Starting at the first line of the entries below, restate each line exactly until you reach the line with "atic ERT calculation", and print that one too. Leave the pictures out and stop there.
==*==
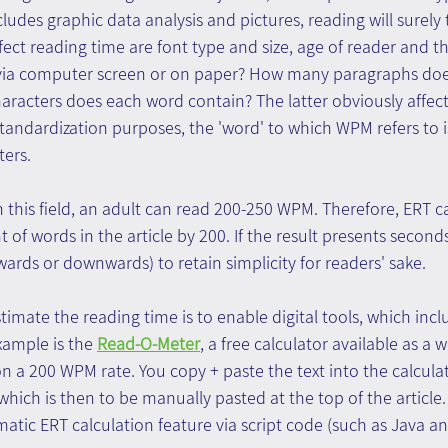
cludes graphic data analysis and pictures, reading will surely 
ect reading time are font type and size, age of reader and the
d via computer screen or on paper? How many paragraphs does
racters does each word contain? The latter obviously affect
tandardization purposes, the 'word' to which WPM refers to i
ters.
n this field, an adult can read 200-250 WPM. Therefore, ERT 
of words in the article by 200. If the result presents seconds, 
wards or downwards) to retain simplicity for readers' sake.
imate the reading time is to enable digital tools, which inclu
ample is the 
Read-O-Meter
, a free calculator available as a w
n a 200 WPM rate. You copy + paste the text into the calcula
 which is then to be manually pasted at the top of the articl
atic ERT calculation feature via script code (such as Java a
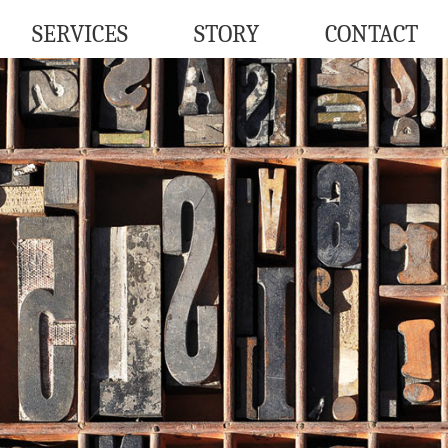
SERVICES
STORY
CONTACT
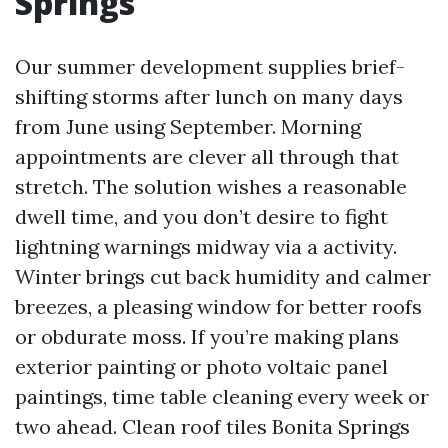
Springs
Our summer development supplies brief-
shifting storms after lunch on many days
from June using September. Morning
appointments are clever all through that
stretch. The solution wishes a reasonable
dwell time, and you don’t desire to fight
lightning warnings midway via a activity.
Winter brings cut back humidity and calmer
breezes, a pleasing window for better roofs
or obdurate moss. If you’re making plans
exterior painting or photo voltaic panel
paintings, time table cleaning every week or
two ahead. Clean roof tiles Bonita Springs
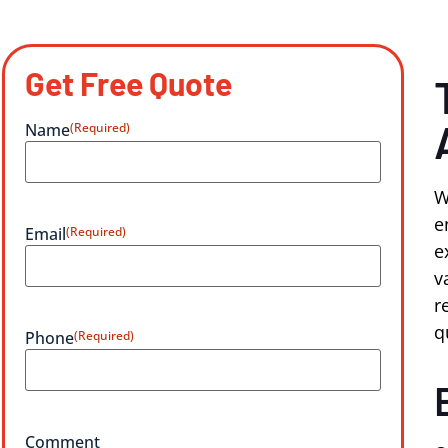
Get Free Quote
Name
(Required)
W
e
Email
(Required)
e
v
r
q
Phone
(Required)
Comment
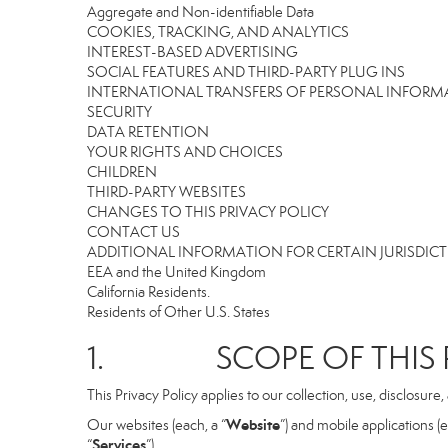
Aggregate and Non-identifiable Data
COOKIES, TRACKING, AND ANALYTICS
INTEREST-BASED ADVERTISING
SOCIAL FEATURES AND THIRD-PARTY PLUG INS
INTERNATIONAL TRANSFERS OF PERSONAL INFOR
SECURITY
DATA RETENTION
YOUR RIGHTS AND CHOICES
CHILDREN
THIRD-PARTY WEBSITES
CHANGES TO THIS PRIVACY POLICY
CONTACT US
ADDITIONAL INFORMATION FOR CERTAIN JURISDIC
EEA and the United Kingdom
California Residents.
Residents of Other U.S. States
1. SCOPE OF THIS P
This Privacy Policy applies to our collection, use, disclosure
Website
Our websites (each, a “
”) and mobile applications (e
Services
“
”).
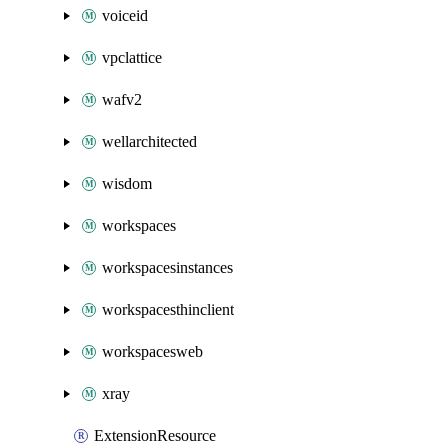
voiceid
vpclattice
wafv2
wellarchitected
wisdom
workspaces
workspacesinstances
workspacesthinclient
workspacesweb
xray
ExtensionResource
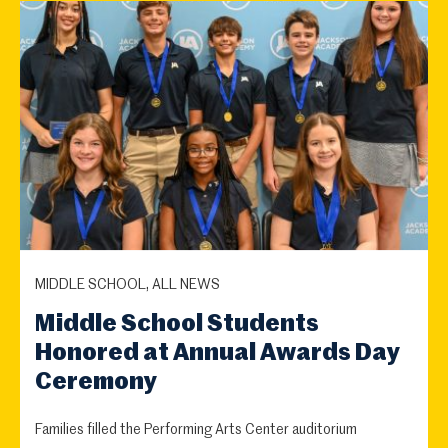
MIDDLE SCHOOL, ALL NEWS
Middle School Students
Honored at Annual Awards Day
Ceremony
Families filled the Performing Arts Center auditorium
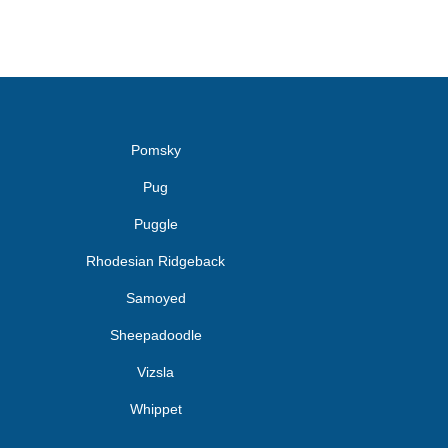
Pomsky
Pug
Puggle
Rhodesian Ridgeback
Samoyed
Sheepadoodle
Vizsla
Whippet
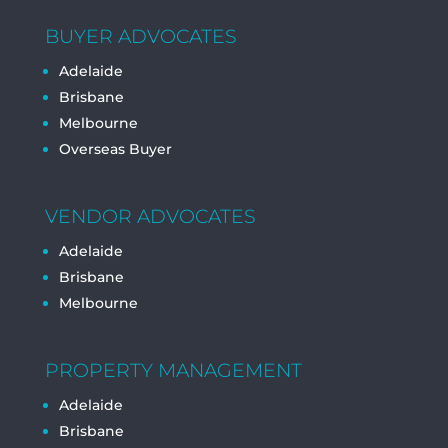
BUYER ADVOCATES
Adelaide
Brisbane
Melbourne
Overseas Buyer
VENDOR ADVOCATES
Adelaide
Brisbane
Melbourne
PROPERTY MANAGEMENT
Adelaide
Brisbane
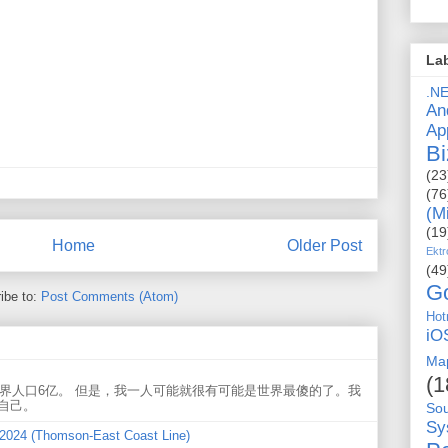
La
.N
An
Ap
Bi
(23
(76
(M
(19
Home
Older Post
Ektr
(49
G
ibe to:
Post Comments (Atom)
Hot
iO
Ma
(1
世界人口6亿。 但是，我一人可能就很有可能是世界最傻的了。我
自己。
So
Sy
 2024 (Thomson-East Coast Line)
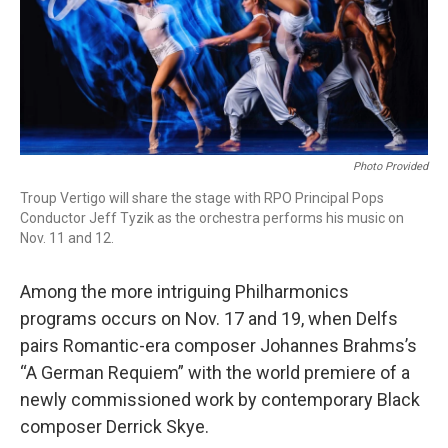
Photo Provided
Troup Vertigo will share the stage with RPO Principal Pops
Conductor Jeff Tyzik as the orchestra performs his music on
Nov. 11 and 12.
Among the more intriguing Philharmonics
programs occurs on Nov. 17 and 19, when Delfs
pairs Romantic-era composer Johannes Brahms’s
“A German Requiem” with the world premiere of a
newly commissioned work by contemporary Black
composer Derrick Skye.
==*==
* COMPLETED EXERCISE
cludes graphic data analysis and pictures, reading will surely 
ect reading time are font type and size, age of reader and the
d via computer screen or on paper? How many paragraphs does
racters does each word contain? The latter obviously affect
tandardization purposes, the 'word' to which WPM refers to i
ters.
n this field, an adult can read 200-250 WPM. Therefore, ERT 
of words in the article by 200. If the result presents seconds, 
wards or downwards) to retain simplicity for readers' sake.
imate the reading time is to enable digital tools, which inclu
ample is the 
Read-O-Meter
, a free calculator available as a w
n a 200 WPM rate. You copy + paste the text into the calcula
 which is then to be manually pasted at the top of the articl
atic ERT calculation feature via script code (such as Java a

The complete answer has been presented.